I don’t know. One writer I like to turn to is Mark Epstein, whose impossibly brainy books are well worth the time it takes to read every paragraph twice (or, if you parenthetically space out as much as I do, three times). His book about desire goes a long way toward answering this question, but something he talks about in Going on Being gets at it even more specifically, and since I read it just before reading Oscar Wao I can’t resist making the connection: one patient Epstein writes about was having a lot of trouble letting go of erotic fantasies, and Epstein relates this kind of attachment to pleasure to a loss of connection to our own intrinsic happiness (page 167 of the hardcover, for dorks reading along at home). Since I’m a little out of my depth here I’ll quote directly: “The Buddha made the very important point that there is another kind of happiness besides sensual gratification, one that the attachment to erotic fantasy tends to hide. This other kind of happiness, that of going on being, is a birthright that is often lost to the pursuit of pleasure. We lose touch with our own intrinsic happiness as we start to search for external gratification . . .”

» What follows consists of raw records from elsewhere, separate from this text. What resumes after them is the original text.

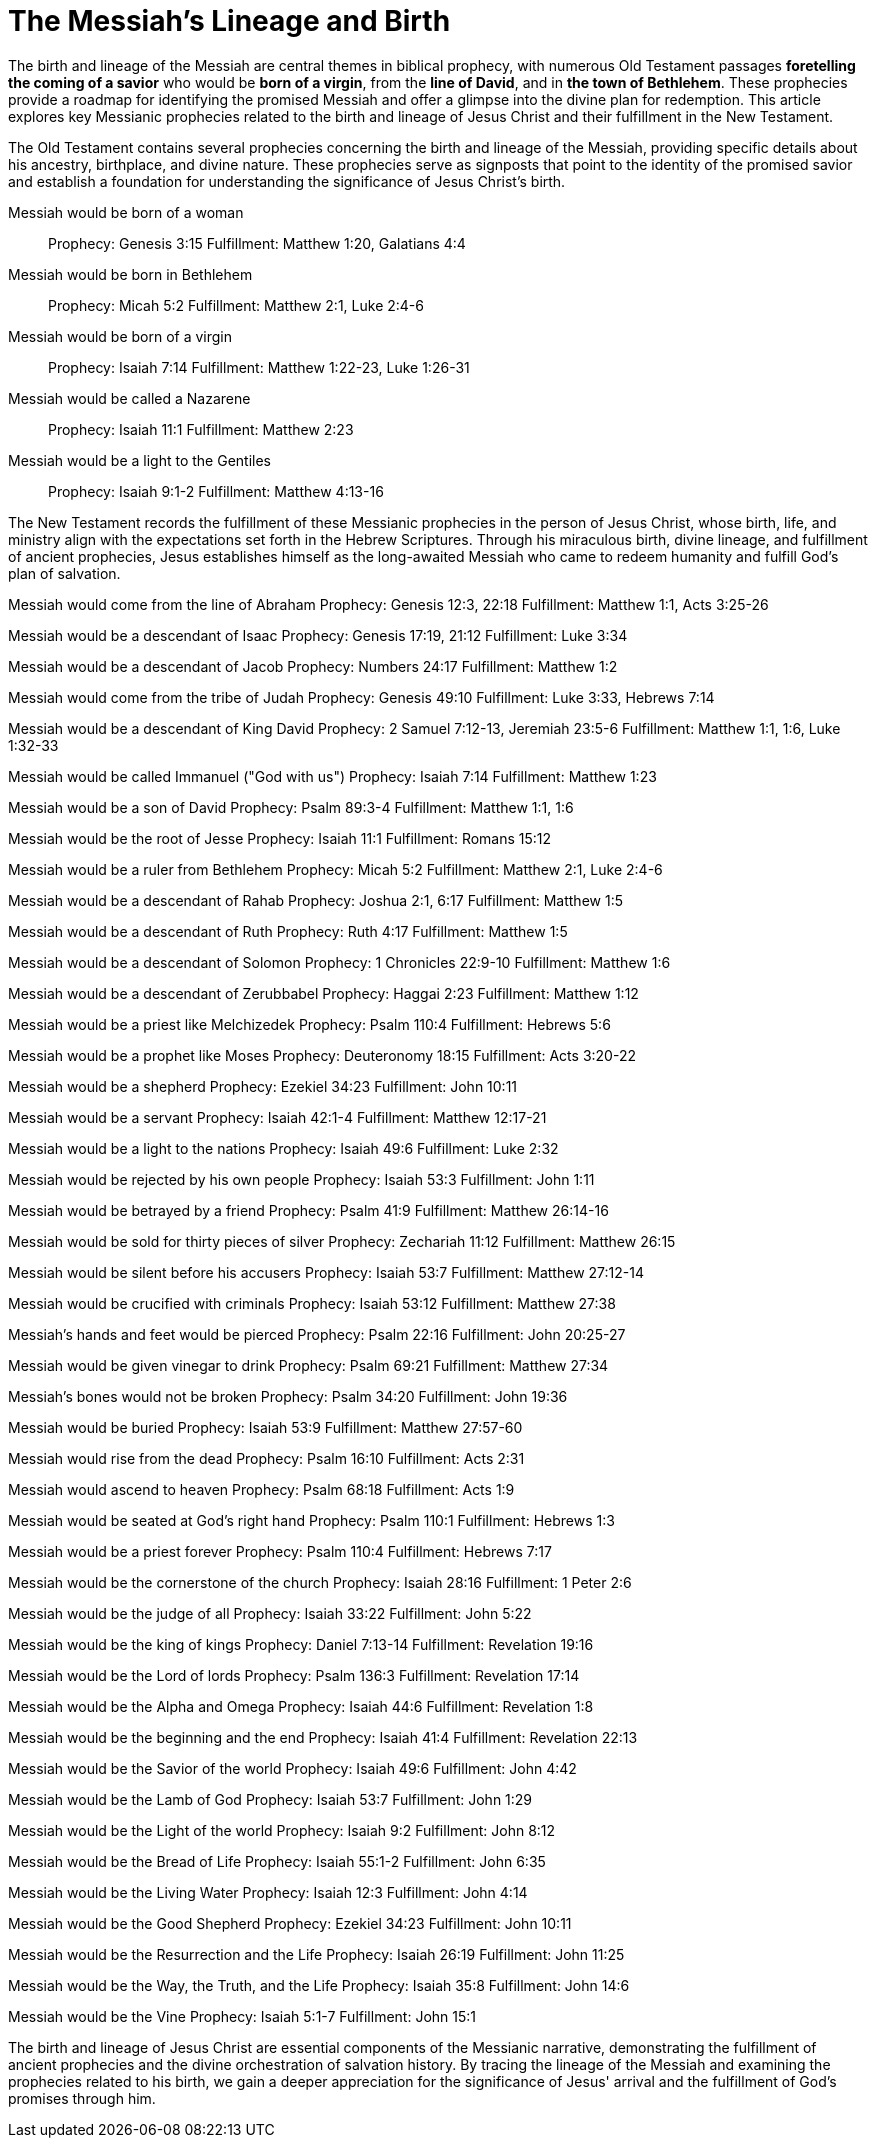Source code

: = The Messiah's Lineage and Birth
:toc:
// add a table of contents
// include the following sections:
// - Introduction
// - Messianic Prophecies
// - Fulfillment in Jesus Christ
// - Conclusion
// - References
// - Additional Resources

// Introduction
The birth and lineage of the Messiah are central themes in biblical prophecy, with numerous Old Testament passages **foretelling the coming of a savior** who would be **born of a virgin**, from the **line of David**, and in **the town of Bethlehem**. These prophecies provide a roadmap for identifying the promised Messiah and offer a glimpse into the divine plan for redemption. This article explores key Messianic prophecies related to the birth and lineage of Jesus Christ and their fulfillment in the New Testament.

// Messianic Prophecies
The Old Testament contains several prophecies concerning the birth and lineage of the Messiah, providing specific details about his ancestry, birthplace, and divine nature. These prophecies serve as signposts that point to the identity of the promised savior and establish a foundation for understanding the significance of Jesus Christ's birth.

Messiah would be born of a woman::
Prophecy: Genesis 3:15
Fulfillment: Matthew 1:20, Galatians 4:4

Messiah would be born in Bethlehem::
Prophecy: Micah 5:2
Fulfillment: Matthew 2:1, Luke 2:4-6

Messiah would be born of a virgin::
Prophecy: Isaiah 7:14
Fulfillment: Matthew 1:22-23, Luke 1:26-31

Messiah would be called a Nazarene::
Prophecy: Isaiah 11:1
Fulfillment: Matthew 2:23

Messiah would be a light to the Gentiles::
Prophecy: Isaiah 9:1-2
Fulfillment: Matthew 4:13-16



// Fulfillment in Jesus Christ
The New Testament records the fulfillment of these Messianic prophecies in the person of Jesus Christ, whose birth, life, and ministry align with the expectations set forth in the Hebrew Scriptures. Through his miraculous birth, divine lineage, and fulfillment of ancient prophecies, Jesus establishes himself as the long-awaited Messiah who came to redeem humanity and fulfill God's plan of salvation.

Messiah would come from the line of Abraham
Prophecy: Genesis 12:3, 22:18
Fulfillment: Matthew 1:1, Acts 3:25-26

Messiah would be a descendant of Isaac
Prophecy: Genesis 17:19, 21:12
Fulfillment: Luke 3:34

Messiah would be a descendant of Jacob
Prophecy: Numbers 24:17
Fulfillment: Matthew 1:2

Messiah would come from the tribe of Judah
Prophecy: Genesis 49:10
Fulfillment: Luke 3:33, Hebrews 7:14

Messiah would be a descendant of King David
Prophecy: 2 Samuel 7:12-13, Jeremiah 23:5-6
Fulfillment: Matthew 1:1, 1:6, Luke 1:32-33

Messiah would be called Immanuel ("God with us")
Prophecy: Isaiah 7:14
Fulfillment: Matthew 1:23

Messiah would be a son of David
Prophecy: Psalm 89:3-4
Fulfillment: Matthew 1:1, 1:6

Messiah would be the root of Jesse
Prophecy: Isaiah 11:1
Fulfillment: Romans 15:12

Messiah would be a ruler from Bethlehem
Prophecy: Micah 5:2
Fulfillment: Matthew 2:1, Luke 2:4-6

Messiah would be a descendant of Rahab
Prophecy: Joshua 2:1, 6:17
Fulfillment: Matthew 1:5

Messiah would be a descendant of Ruth
Prophecy: Ruth 4:17
Fulfillment: Matthew 1:5

Messiah would be a descendant of Solomon
Prophecy: 1 Chronicles 22:9-10
Fulfillment: Matthew 1:6

Messiah would be a descendant of Zerubbabel
Prophecy: Haggai 2:23
Fulfillment: Matthew 1:12

Messiah would be a priest like Melchizedek
Prophecy: Psalm 110:4
Fulfillment: Hebrews 5:6

Messiah would be a prophet like Moses
Prophecy: Deuteronomy 18:15
Fulfillment: Acts 3:20-22

Messiah would be a shepherd
Prophecy: Ezekiel 34:23
Fulfillment: John 10:11

Messiah would be a servant
Prophecy: Isaiah 42:1-4
Fulfillment: Matthew 12:17-21

Messiah would be a light to the nations
Prophecy: Isaiah 49:6
Fulfillment: Luke 2:32

Messiah would be rejected by his own people
Prophecy: Isaiah 53:3
Fulfillment: John 1:11

Messiah would be betrayed by a friend
Prophecy: Psalm 41:9
Fulfillment: Matthew 26:14-16

Messiah would be sold for thirty pieces of silver
Prophecy: Zechariah 11:12
Fulfillment: Matthew 26:15

Messiah would be silent before his accusers
Prophecy: Isaiah 53:7
Fulfillment: Matthew 27:12-14

Messiah would be crucified with criminals
Prophecy: Isaiah 53:12
Fulfillment: Matthew 27:38

Messiah's hands and feet would be pierced
Prophecy: Psalm 22:16
Fulfillment: John 20:25-27

Messiah would be given vinegar to drink
Prophecy: Psalm 69:21
Fulfillment: Matthew 27:34

Messiah's bones would not be broken
Prophecy: Psalm 34:20
Fulfillment: John 19:36

Messiah would be buried
Prophecy: Isaiah 53:9
Fulfillment: Matthew 27:57-60

Messiah would rise from the dead
Prophecy: Psalm 16:10
Fulfillment: Acts 2:31

Messiah would ascend to heaven
Prophecy: Psalm 68:18
Fulfillment: Acts 1:9

Messiah would be seated at God's right hand
Prophecy: Psalm 110:1
Fulfillment: Hebrews 1:3

Messiah would be a priest forever
Prophecy: Psalm 110:4
Fulfillment: Hebrews 7:17

Messiah would be the cornerstone of the church
Prophecy: Isaiah 28:16
Fulfillment: 1 Peter 2:6

Messiah would be the judge of all
Prophecy: Isaiah 33:22
Fulfillment: John 5:22

Messiah would be the king of kings
Prophecy: Daniel 7:13-14
Fulfillment: Revelation 19:16

Messiah would be the Lord of lords
Prophecy: Psalm 136:3
Fulfillment: Revelation 17:14

Messiah would be the Alpha and Omega
Prophecy: Isaiah 44:6
Fulfillment: Revelation 1:8

Messiah would be the beginning and the end
Prophecy: Isaiah 41:4
Fulfillment: Revelation 22:13

Messiah would be the Savior of the world
Prophecy: Isaiah 49:6
Fulfillment: John 4:42

Messiah would be the Lamb of God
Prophecy: Isaiah 53:7
Fulfillment: John 1:29

Messiah would be the Light of the world
Prophecy: Isaiah 9:2
Fulfillment: John 8:12

Messiah would be the Bread of Life
Prophecy: Isaiah 55:1-2
Fulfillment: John 6:35

Messiah would be the Living Water
Prophecy: Isaiah 12:3
Fulfillment: John 4:14

Messiah would be the Good Shepherd
Prophecy: Ezekiel 34:23
Fulfillment: John 10:11

Messiah would be the Resurrection and the Life
Prophecy: Isaiah 26:19
Fulfillment: John 11:25

Messiah would be the Way, the Truth, and the Life
Prophecy: Isaiah 35:8
Fulfillment: John 14:6

Messiah would be the Vine
Prophecy: Isaiah 5:1-7
Fulfillment: John 15:1



// Conclusion
The birth and lineage of Jesus Christ are essential components of the Messianic narrative, demonstrating the fulfillment of ancient prophecies and the divine orchestration of salvation history. By tracing the lineage of the Messiah and examining the prophecies related to his birth, we gain a deeper appreciation for the significance of Jesus' arrival and the fulfillment of God's promises through him.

I think, in Oscar’s case, it’s clear that’s what happened: he was unhappy before he started dreaming hopelessly about girls. Too smart for his own good, from a cursed and broken family, and part of the diaspora of a cursed and broken country (the DR post dictatorship), had he any alternative but to crave? Yunior, too, was from Oscar’s world, and had craving issues (addiction to sex, destroying his relationship with the girl he loved most). And poor Oscar, because he craved so much, and ate so much, had no hope.